Alors, comme celui de la petite Anglaise, je serre, de toutes mes forces, je serre le cou de la vieille dame.
On me retrouva huit jours plus tard, « fou de terreur », selon l’expression des sauveteurs. Le cadavre de Maggie Runcliff, flottait à quelques mètres de moi, à demi dévoré par les oiseaux marins. J’expliquais comment j’avais essayé de le tirer de l’eau, mais que, dans ma grande faiblesse, je n’avais pu vérifier si elle était encore en vie. Je ne parlais pas des palmes de cygne, ni des autres détails du rêve. Ce n’était qu’un cauchemar, après tout.
Deux ans après le drame, je revins dans cette région de Cornouailles et je fus le premier à fouiller le tumulus dont le déluge n’avait finalement endommagé que les couches superficielles. C’est ainsi que j’exhumai un petit temple celte, le seul qu’il nous ait été donné de découvrir sur ce modèle : une enceinte circulaire protégeait un long canal, qui entourait à son tour un îlot de pierres noires. Sur ce dernier, je mis au jour divers éléments de culte dont le fameux autel de granit qui me valut une célébrité mondiale.

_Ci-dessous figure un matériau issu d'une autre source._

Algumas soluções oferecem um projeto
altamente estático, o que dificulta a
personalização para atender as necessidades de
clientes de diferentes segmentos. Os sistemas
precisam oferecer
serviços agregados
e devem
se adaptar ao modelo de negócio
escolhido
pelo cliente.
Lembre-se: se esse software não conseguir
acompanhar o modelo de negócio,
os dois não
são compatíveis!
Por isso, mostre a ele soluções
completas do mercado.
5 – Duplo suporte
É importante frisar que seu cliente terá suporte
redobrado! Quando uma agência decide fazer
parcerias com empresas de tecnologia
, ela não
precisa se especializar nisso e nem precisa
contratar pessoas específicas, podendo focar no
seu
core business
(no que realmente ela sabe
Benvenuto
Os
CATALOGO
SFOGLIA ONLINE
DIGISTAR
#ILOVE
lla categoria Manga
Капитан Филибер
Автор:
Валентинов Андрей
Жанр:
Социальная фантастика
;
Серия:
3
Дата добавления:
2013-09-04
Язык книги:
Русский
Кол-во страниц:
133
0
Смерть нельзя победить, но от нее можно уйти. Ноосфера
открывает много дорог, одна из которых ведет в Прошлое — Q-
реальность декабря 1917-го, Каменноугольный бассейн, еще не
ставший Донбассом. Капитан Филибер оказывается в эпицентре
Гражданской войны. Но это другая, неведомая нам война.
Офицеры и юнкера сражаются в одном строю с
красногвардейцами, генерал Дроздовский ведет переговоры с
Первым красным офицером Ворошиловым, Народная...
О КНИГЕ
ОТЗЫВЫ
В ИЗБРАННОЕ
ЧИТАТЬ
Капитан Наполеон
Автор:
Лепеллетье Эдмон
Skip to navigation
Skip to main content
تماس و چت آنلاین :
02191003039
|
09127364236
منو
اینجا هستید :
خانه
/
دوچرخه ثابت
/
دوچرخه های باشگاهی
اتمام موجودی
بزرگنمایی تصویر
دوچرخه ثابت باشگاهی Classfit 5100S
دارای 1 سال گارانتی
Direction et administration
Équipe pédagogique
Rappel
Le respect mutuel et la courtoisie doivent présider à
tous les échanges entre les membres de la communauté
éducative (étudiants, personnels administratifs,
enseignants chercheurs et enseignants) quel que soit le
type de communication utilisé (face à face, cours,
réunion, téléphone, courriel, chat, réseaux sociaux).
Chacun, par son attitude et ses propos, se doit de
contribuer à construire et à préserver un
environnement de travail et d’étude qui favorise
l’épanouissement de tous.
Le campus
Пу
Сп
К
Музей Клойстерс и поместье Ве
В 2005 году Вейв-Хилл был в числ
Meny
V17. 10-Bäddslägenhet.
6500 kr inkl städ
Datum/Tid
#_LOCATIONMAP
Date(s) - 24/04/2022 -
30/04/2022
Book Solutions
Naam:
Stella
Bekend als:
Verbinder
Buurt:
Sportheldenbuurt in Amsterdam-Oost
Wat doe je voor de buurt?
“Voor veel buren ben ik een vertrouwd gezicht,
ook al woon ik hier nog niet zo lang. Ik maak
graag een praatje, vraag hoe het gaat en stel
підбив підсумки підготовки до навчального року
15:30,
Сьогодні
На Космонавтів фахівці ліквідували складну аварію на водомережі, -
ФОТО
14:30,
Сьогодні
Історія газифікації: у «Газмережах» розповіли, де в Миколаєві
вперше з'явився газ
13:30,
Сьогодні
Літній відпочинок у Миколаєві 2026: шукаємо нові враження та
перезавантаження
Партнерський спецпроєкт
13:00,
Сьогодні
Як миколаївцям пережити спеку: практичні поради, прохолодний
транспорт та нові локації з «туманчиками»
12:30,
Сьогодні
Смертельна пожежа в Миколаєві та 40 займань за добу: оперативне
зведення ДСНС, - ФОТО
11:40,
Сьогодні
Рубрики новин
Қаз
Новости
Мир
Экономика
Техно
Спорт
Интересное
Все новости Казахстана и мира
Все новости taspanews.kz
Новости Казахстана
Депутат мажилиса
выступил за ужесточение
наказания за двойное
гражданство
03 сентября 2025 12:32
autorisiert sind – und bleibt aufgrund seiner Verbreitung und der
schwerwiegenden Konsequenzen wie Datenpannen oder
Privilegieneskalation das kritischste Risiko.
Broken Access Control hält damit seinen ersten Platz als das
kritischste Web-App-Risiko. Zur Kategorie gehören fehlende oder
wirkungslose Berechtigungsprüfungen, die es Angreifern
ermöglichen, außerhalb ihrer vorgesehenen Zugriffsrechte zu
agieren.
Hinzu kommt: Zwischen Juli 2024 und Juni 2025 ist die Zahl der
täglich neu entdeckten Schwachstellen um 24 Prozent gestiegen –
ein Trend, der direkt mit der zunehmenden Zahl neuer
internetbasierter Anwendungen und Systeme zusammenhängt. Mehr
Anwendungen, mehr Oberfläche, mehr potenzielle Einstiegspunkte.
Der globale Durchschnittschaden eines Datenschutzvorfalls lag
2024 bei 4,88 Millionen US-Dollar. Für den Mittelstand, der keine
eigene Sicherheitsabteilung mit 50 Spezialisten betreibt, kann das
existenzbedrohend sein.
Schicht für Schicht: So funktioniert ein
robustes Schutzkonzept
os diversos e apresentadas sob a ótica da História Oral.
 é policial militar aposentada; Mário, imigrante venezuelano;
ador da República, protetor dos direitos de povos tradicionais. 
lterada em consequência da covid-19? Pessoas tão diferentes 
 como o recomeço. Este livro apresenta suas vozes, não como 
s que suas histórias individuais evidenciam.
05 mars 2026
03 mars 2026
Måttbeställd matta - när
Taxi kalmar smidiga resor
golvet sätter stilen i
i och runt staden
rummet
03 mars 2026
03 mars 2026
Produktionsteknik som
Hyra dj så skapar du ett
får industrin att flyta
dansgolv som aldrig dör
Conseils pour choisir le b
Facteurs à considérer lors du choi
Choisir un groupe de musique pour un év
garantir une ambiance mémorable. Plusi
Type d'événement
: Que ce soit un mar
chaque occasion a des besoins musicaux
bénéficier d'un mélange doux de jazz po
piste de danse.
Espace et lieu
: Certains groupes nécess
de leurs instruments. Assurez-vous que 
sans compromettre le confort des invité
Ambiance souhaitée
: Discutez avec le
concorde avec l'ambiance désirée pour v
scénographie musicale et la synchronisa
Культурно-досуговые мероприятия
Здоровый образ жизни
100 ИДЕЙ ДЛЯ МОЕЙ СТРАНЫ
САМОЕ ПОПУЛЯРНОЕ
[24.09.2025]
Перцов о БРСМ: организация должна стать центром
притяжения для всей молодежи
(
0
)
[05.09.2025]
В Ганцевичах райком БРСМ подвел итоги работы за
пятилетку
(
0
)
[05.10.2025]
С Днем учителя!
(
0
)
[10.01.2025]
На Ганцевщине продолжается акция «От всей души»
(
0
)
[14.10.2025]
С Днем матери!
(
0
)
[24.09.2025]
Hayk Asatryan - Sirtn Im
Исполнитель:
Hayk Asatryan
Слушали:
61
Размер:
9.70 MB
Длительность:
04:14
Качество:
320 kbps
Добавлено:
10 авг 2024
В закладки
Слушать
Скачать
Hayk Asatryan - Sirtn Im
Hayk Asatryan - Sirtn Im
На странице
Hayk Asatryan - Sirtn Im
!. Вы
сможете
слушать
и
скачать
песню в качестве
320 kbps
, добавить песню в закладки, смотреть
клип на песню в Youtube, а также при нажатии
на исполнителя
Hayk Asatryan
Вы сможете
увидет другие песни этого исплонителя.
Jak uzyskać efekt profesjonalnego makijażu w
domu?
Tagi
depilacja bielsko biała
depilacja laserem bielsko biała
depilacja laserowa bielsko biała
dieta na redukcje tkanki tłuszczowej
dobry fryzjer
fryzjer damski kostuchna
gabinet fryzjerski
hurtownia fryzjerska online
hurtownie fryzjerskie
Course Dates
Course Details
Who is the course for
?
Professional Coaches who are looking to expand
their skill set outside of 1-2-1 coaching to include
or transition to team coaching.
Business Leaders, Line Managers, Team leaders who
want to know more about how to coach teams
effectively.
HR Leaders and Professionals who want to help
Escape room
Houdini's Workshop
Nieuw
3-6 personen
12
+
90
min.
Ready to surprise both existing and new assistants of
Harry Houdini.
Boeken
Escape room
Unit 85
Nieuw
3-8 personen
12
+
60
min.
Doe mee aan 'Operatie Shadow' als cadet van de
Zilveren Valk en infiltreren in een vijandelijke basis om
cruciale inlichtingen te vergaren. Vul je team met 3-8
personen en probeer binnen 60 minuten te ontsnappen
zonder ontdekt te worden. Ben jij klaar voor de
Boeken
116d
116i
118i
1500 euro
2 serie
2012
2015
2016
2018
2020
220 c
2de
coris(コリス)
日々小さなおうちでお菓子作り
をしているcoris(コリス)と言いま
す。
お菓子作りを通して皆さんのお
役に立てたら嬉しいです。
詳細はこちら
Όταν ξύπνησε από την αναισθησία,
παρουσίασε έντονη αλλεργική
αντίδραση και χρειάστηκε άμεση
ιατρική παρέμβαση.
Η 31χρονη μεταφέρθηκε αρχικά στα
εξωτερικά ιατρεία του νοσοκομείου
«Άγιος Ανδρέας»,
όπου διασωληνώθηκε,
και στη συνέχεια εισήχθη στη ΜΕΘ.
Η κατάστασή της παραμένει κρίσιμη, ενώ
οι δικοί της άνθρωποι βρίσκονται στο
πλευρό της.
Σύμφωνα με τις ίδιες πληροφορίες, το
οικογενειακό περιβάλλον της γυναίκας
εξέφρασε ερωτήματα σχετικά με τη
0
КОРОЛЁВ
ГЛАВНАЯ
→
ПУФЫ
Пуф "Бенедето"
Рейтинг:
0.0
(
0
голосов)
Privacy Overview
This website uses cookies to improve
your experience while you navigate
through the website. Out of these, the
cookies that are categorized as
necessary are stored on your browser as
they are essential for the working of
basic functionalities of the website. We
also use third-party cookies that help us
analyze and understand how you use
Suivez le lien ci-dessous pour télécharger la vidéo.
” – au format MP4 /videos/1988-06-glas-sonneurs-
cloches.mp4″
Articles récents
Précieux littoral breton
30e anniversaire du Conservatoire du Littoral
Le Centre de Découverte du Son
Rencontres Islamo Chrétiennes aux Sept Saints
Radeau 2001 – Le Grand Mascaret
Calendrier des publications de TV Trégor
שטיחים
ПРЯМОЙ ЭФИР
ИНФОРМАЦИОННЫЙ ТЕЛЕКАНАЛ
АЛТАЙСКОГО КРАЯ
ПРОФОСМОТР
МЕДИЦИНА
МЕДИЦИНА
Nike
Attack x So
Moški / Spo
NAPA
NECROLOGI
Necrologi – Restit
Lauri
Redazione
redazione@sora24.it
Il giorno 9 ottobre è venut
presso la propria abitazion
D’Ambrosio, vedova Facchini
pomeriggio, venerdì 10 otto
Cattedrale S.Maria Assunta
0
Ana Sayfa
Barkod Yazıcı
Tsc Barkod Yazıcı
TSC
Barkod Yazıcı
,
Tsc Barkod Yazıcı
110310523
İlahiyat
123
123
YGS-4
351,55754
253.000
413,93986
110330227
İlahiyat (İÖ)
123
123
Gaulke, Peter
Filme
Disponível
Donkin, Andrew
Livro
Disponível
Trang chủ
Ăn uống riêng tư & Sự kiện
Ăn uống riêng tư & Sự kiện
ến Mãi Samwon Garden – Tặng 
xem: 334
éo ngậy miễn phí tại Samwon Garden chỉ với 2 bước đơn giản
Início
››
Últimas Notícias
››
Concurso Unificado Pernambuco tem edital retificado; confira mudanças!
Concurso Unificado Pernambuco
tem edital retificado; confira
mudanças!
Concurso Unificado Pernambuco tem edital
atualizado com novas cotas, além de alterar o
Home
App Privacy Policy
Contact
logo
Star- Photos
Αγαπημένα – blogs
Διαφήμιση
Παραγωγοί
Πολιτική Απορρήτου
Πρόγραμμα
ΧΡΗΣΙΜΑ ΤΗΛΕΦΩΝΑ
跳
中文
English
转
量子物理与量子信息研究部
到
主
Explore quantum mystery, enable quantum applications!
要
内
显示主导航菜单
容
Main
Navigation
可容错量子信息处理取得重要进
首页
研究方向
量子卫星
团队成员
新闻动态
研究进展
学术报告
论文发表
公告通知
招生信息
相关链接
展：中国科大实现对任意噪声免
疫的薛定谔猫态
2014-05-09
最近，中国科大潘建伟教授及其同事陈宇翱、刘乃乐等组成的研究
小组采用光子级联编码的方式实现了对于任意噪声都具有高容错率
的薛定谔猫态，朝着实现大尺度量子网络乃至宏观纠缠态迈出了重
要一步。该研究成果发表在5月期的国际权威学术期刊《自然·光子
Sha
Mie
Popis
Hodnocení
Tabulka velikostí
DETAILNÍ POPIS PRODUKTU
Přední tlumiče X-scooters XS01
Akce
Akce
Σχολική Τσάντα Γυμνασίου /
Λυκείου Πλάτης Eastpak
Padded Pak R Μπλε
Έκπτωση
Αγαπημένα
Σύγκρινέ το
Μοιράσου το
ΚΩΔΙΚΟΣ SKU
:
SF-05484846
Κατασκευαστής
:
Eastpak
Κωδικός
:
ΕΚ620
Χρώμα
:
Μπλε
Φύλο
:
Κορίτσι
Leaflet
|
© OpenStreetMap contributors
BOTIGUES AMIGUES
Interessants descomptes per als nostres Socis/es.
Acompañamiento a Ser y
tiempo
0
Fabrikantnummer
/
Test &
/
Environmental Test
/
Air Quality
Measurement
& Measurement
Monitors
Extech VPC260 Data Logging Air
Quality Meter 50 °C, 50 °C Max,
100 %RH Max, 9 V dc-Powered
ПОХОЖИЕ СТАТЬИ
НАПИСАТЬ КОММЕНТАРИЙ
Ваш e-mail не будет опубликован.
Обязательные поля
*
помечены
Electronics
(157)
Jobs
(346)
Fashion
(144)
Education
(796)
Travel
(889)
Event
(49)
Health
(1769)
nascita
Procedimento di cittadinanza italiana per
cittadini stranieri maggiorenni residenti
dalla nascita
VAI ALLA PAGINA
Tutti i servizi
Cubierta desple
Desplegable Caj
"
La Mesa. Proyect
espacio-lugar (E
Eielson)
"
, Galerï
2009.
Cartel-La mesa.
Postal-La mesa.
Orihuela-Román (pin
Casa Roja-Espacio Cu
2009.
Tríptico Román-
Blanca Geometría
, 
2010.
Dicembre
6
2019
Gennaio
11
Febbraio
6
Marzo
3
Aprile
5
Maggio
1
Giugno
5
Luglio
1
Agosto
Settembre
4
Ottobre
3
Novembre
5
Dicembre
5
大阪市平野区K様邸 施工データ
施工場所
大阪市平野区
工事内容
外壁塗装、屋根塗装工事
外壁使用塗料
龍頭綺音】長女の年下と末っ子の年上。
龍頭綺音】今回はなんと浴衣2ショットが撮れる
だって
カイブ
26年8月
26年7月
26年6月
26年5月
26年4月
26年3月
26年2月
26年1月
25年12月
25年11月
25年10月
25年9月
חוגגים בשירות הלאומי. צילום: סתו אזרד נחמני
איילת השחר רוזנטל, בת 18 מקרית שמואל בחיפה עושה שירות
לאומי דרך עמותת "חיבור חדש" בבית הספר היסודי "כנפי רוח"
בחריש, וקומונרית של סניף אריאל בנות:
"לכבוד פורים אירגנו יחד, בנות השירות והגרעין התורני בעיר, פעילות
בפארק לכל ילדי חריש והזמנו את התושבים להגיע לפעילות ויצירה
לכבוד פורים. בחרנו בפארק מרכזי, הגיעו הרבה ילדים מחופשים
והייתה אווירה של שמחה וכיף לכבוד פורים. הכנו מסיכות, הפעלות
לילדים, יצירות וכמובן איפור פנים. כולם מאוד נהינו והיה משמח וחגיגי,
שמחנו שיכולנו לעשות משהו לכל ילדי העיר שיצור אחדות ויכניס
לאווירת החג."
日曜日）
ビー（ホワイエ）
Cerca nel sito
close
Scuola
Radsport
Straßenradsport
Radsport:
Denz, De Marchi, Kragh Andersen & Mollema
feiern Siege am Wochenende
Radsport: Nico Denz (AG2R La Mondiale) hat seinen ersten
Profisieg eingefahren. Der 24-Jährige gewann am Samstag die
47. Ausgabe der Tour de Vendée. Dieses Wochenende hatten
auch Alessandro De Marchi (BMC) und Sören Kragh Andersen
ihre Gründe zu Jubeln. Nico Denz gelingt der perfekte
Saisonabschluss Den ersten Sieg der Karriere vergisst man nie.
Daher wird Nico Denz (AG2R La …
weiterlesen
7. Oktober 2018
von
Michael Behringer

Ainsi que j’ai pu le démontrer, après en avoir identifié les différentes inscriptions en caractères runiques, cette table sacrificielle est consacrée à Fionnuala. Il s’agit là d’un nom provenant du vieil irlandais. Il signifie « épaules blanches », et la déesse qui le porte était fille de Lir, le dieu de la mer. La légende rapporte qu’elle fut maudite par sa belle-mère. Transformée en monstre aquatique, moitié cygne, moitié lamproie, elle fut condamnée à errer dans les lacs et rivières pendant 9000 ans. L’histoire ne dit pas pour quelle raison il y eut un tel différend entre la marâtre et sa belle-fille. L’histoire ne dit pas non plus si, à chaque fois qu’elle s’efforçait de les entraîner à elle, Fionnuala chantait à ses amants : « Viens, mon tendre ami, viens te réfugier près de nous, dans la douceur des eaux profondes ».
*
Le professeur Nathanaël Broyle se tut et, l’œil rieur, considéra longuement son auditoire, sûr de son effet. Souriant aux jeunes étudiants massés autour de lui et dont le doyen disait en plaisantant qu’ils composaient sa « cour » – c’étaient pour l’essentiel des filles , le vieil homme leur fit comprendre que ses confidences l’avaient d’autant plus fatigué qu’elles faisaient suite à un bon repas, copieusement arrosé. Il se leva lentement, adressa un simple « bonsoir ! » à la cantonade, et disparut dans les couloirs de la faculté. Sans ajouter un mot, évidemment, sur le sort de la jeune Anglaise qu’on avait étranglée quelques heures avant la catastrophe, et dont l’assassin, depuis trente-cinq ans, courait toujours.